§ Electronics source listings
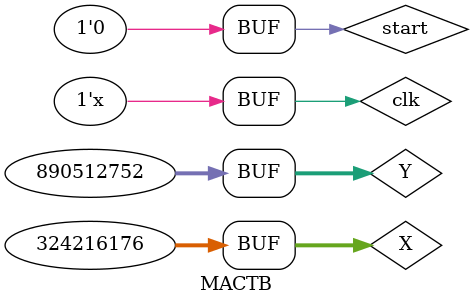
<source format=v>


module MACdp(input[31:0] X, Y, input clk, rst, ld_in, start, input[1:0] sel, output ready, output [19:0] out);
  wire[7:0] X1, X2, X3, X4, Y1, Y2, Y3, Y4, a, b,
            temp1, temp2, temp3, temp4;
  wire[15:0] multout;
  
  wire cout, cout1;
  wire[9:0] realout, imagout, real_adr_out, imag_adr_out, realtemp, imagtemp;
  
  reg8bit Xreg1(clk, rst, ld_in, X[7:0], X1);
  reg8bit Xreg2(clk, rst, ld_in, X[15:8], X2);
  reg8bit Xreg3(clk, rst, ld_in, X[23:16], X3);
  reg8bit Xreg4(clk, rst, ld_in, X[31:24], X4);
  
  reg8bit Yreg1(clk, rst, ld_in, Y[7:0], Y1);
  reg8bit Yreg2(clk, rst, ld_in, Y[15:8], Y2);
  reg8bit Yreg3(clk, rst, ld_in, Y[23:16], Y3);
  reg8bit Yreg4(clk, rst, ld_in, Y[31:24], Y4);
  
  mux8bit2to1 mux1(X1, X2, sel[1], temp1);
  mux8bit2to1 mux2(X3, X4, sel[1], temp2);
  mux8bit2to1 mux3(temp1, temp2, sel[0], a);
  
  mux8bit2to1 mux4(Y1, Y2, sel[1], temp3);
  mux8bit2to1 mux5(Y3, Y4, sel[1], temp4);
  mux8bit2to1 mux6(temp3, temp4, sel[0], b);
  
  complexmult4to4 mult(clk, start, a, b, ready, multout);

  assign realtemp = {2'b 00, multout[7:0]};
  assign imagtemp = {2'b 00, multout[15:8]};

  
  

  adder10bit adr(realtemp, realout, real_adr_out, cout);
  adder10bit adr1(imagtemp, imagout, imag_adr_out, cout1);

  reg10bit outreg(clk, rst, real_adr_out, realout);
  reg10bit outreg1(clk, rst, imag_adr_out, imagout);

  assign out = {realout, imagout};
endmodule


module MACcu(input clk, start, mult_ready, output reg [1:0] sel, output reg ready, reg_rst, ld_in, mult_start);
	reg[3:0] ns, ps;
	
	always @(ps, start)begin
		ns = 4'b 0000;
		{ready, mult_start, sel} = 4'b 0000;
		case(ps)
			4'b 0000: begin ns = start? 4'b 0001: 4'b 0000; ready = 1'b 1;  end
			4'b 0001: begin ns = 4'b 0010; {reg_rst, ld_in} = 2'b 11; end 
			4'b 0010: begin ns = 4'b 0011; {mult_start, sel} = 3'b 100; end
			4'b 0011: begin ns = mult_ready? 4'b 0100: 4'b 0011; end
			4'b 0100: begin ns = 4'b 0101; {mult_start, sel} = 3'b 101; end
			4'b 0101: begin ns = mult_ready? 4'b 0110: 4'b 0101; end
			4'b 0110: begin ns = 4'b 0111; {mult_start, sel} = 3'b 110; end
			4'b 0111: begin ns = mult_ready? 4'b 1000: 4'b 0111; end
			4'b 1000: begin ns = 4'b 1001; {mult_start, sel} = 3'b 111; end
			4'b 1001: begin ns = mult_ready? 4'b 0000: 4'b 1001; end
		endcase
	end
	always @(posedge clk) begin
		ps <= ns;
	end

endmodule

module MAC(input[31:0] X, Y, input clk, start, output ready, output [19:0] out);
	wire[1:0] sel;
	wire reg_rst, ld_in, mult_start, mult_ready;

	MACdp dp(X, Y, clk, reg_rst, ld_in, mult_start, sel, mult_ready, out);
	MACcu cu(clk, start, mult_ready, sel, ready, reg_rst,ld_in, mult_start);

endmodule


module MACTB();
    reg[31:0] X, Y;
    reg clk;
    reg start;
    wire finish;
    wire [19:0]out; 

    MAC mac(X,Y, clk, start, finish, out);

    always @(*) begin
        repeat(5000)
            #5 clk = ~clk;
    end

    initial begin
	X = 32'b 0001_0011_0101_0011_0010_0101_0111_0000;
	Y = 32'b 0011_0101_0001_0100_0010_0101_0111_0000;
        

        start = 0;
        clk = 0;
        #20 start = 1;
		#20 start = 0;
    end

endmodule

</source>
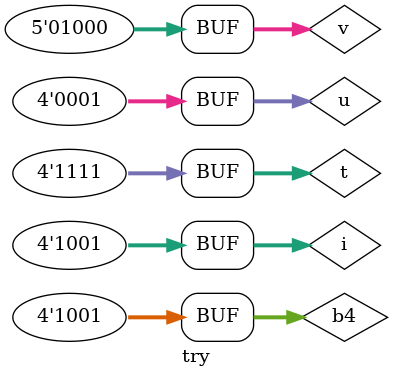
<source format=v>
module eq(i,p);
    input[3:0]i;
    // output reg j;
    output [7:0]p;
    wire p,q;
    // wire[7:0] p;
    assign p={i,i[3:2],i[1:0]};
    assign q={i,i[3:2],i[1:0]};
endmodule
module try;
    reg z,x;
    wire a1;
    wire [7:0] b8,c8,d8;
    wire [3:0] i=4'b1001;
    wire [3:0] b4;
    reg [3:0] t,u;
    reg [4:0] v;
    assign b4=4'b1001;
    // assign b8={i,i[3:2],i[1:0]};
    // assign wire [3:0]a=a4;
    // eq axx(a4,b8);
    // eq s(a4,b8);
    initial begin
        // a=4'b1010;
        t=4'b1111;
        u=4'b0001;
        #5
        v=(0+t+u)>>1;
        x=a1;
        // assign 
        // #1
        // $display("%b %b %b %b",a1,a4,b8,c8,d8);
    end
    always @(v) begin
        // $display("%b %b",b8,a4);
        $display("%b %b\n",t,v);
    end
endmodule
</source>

§ Instruction
Copy out the entries exactly as they stand, omitting the images.

§ Response box
<source format=v>


module MACdp(input[31:0] X, Y, input clk, rst, ld_in, start, input[1:0] sel, output ready, output [19:0] out);
  wire[7:0] X1, X2, X3, X4, Y1, Y2, Y3, Y4, a, b,
            temp1, temp2, temp3, temp4;
  wire[15:0] multout;
  
  wire cout, cout1;
  wire[9:0] realout, imagout, real_adr_out, imag_adr_out, realtemp, imagtemp;
  
  reg8bit Xreg1(clk, rst, ld_in, X[7:0], X1);
  reg8bit Xreg2(clk, rst, ld_in, X[15:8], X2);
  reg8bit Xreg3(clk, rst, ld_in, X[23:16], X3);
  reg8bit Xreg4(clk, rst, ld_in, X[31:24], X4);
  
  reg8bit Yreg1(clk, rst, ld_in, Y[7:0], Y1);
  reg8bit Yreg2(clk, rst, ld_in, Y[15:8], Y2);
  reg8bit Yreg3(clk, rst, ld_in, Y[23:16], Y3);
  reg8bit Yreg4(clk, rst, ld_in, Y[31:24], Y4);
  
  mux8bit2to1 mux1(X1, X2, sel[1], temp1);
  mux8bit2to1 mux2(X3, X4, sel[1], temp2);
  mux8bit2to1 mux3(temp1, temp2, sel[0], a);
  
  mux8bit2to1 mux4(Y1, Y2, sel[1], temp3);
  mux8bit2to1 mux5(Y3, Y4, sel[1], temp4);
  mux8bit2to1 mux6(temp3, temp4, sel[0], b);
  
  complexmult4to4 mult(clk, start, a, b, ready, multout);

  assign realtemp = {2'b 00, multout[7:0]};
  assign imagtemp = {2'b 00, multout[15:8]};

  
  

  adder10bit adr(realtemp, realout, real_adr_out, cout);
  adder10bit adr1(imagtemp, imagout, imag_adr_out, cout1);

  reg10bit outreg(clk, rst, real_adr_out, realout);
  reg10bit outreg1(clk, rst, imag_adr_out, imagout);

  assign out = {realout, imagout};
endmodule


module MACcu(input clk, start, mult_ready, output reg [1:0] sel, output reg ready, reg_rst, ld_in, mult_start);
	reg[3:0] ns, ps;
	
	always @(ps, start)begin
		ns = 4'b 0000;
		{ready, mult_start, sel} = 4'b 0000;
		case(ps)
			4'b 0000: begin ns = start? 4'b 0001: 4'b 0000; ready = 1'b 1;  end
			4'b 0001: begin ns = 4'b 0010; {reg_rst, ld_in} = 2'b 11; end 
			4'b 0010: begin ns = 4'b 0011; {mult_start, sel} = 3'b 100; end
			4'b 0011: begin ns = mult_ready? 4'b 0100: 4'b 0011; end
			4'b 0100: begin ns = 4'b 0101; {mult_start, sel} = 3'b 101; end
			4'b 0101: begin ns = mult_ready? 4'b 0110: 4'b 0101; end
			4'b 0110: begin ns = 4'b 0111; {mult_start, sel} = 3'b 110; end
			4'b 0111: begin ns = mult_ready? 4'b 1000: 4'b 0111; end
			4'b 1000: begin ns = 4'b 1001; {mult_start, sel} = 3'b 111; end
			4'b 1001: begin ns = mult_ready? 4'b 0000: 4'b 1001; end
		endcase
	end
	always @(posedge clk) begin
		ps <= ns;
	end

endmodule

module MAC(input[31:0] X, Y, input clk, start, output ready, output [19:0] out);
	wire[1:0] sel;
	wire reg_rst, ld_in, mult_start, mult_ready;

	MACdp dp(X, Y, clk, reg_rst, ld_in, mult_start, sel, mult_ready, out);
	MACcu cu(clk, start, mult_ready, sel, ready, reg_rst,ld_in, mult_start);

endmodule


module MACTB();
    reg[31:0] X, Y;
    reg clk;
    reg start;
    wire finish;
    wire [19:0]out; 

    MAC mac(X,Y, clk, start, finish, out);

    always @(*) begin
        repeat(5000)
            #5 clk = ~clk;
    end

    initial begin
	X = 32'b 0001_0011_0101_0011_0010_0101_0111_0000;
	Y = 32'b 0011_0101_0001_0100_0010_0101_0111_0000;
        

        start = 0;
        clk = 0;
        #20 start = 1;
		#20 start = 0;
    end

endmodule

</source>
<source format=v>
module eq(i,p);
    input[3:0]i;
    // output reg j;
    output [7:0]p;
    wire p,q;
    // wire[7:0] p;
    assign p={i,i[3:2],i[1:0]};
    assign q={i,i[3:2],i[1:0]};
endmodule
module try;
    reg z,x;
    wire a1;
    wire [7:0] b8,c8,d8;
    wire [3:0] i=4'b1001;
    wire [3:0] b4;
    reg [3:0] t,u;
    reg [4:0] v;
    assign b4=4'b1001;
    // assign b8={i,i[3:2],i[1:0]};
    // assign wire [3:0]a=a4;
    // eq axx(a4,b8);
    // eq s(a4,b8);
    initial begin
        // a=4'b1010;
        t=4'b1111;
        u=4'b0001;
        #5
        v=(0+t+u)>>1;
        x=a1;
        // assign 
        // #1
        // $display("%b %b %b %b",a1,a4,b8,c8,d8);
    end
    always @(v) begin
        // $display("%b %b",b8,a4);
        $display("%b %b\n",t,v);
    end
endmodule
</source>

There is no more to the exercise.